After the age of 40, English teachers are burnt-out, skill-less and unemployable, their working lives a wasteland, their future oblivion. Sebastian Cresswell-Turner.

Once overseas it is not difficult for a native speaker to become an English teacher. Just turn up at a school and ask to speak to the Director of Studies. You will be whisked into the presence of someone screaming into a telephone.

“No, Kevin, you can’t be sick too, you swine, that means I’ll have to teach Junior IELTS—”

DOS catches sight of you and slams down phone.

“Yes yes yes yes yes, sign here, take the board markers, it’s Room 4, starting five minutes ago, hurry!”

And you are in. No problem. You then spend the next twenty years trying to get out.

A lot of English teachers are writing novels, of course. They show them to you when drunk. One or two teachers have even become well-known writers, like what’s-her-name. The rest keep their manuscripts in drawers or upload them to the Internet, where nobody reads them.

Some teachers set up businesses in the countries they are teaching in. Too late they realize the protective cocoon of the language school has been ripped away and they are at the mercy of unscrupulous rivals and rapacious bureaucrats.

Others consult career advisers and take computerized tests that assess their aptitudes and qualifications. The computer weighs up all the factors and asks, “Have you ever thought of becoming an English language teacher?”

Even prison is no escape. A former colleague of mine had to teach his fellow lags English, in exchange for them not pinching his cigarettes.

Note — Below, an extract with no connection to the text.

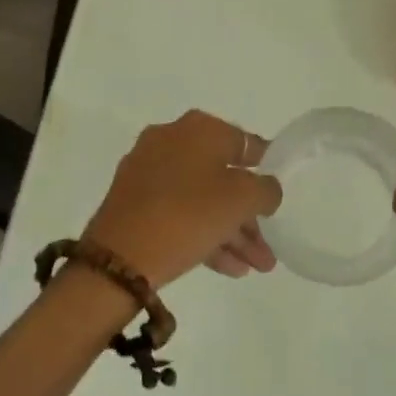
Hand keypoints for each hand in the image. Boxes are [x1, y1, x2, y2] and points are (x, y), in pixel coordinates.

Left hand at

In the end most teachers realize the impossibility of doing anything else, so they look around for cushier jobs within the ELT field. Some have business cards printed with that seductive word, Consultant. They spend their time at home surfing the Internet, checking their email every twenty minutes and hoping the phone will ring. After a few months they have starved to death.

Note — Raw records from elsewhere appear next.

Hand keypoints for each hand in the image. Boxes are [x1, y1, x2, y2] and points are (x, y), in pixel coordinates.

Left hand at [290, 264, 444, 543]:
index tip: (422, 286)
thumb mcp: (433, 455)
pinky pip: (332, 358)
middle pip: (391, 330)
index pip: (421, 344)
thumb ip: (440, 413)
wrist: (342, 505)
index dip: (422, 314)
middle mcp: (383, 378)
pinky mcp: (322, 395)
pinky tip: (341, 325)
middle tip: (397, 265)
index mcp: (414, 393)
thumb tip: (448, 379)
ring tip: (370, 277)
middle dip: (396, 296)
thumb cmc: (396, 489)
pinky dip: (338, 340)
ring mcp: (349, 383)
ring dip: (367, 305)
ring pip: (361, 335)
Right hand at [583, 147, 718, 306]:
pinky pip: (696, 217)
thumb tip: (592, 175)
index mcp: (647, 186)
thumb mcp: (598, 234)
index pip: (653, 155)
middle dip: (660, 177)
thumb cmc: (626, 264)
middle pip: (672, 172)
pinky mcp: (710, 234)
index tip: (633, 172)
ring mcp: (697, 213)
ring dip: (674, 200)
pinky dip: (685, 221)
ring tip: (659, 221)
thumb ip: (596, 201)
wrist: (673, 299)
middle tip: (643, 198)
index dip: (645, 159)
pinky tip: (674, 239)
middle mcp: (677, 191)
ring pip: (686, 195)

Some teachers do “research” at “universities” (glorified technical colleges in dull cities). Their unremarkable findings appear in IAWAFL group newsletters.

Publishing is another favourite choice. Unfortunately, while your colleagues in other departments commission books on interesting subjects, yours are all about English teaching. You spend your working hours listening to ELT Bores and rewriting their wooden prose.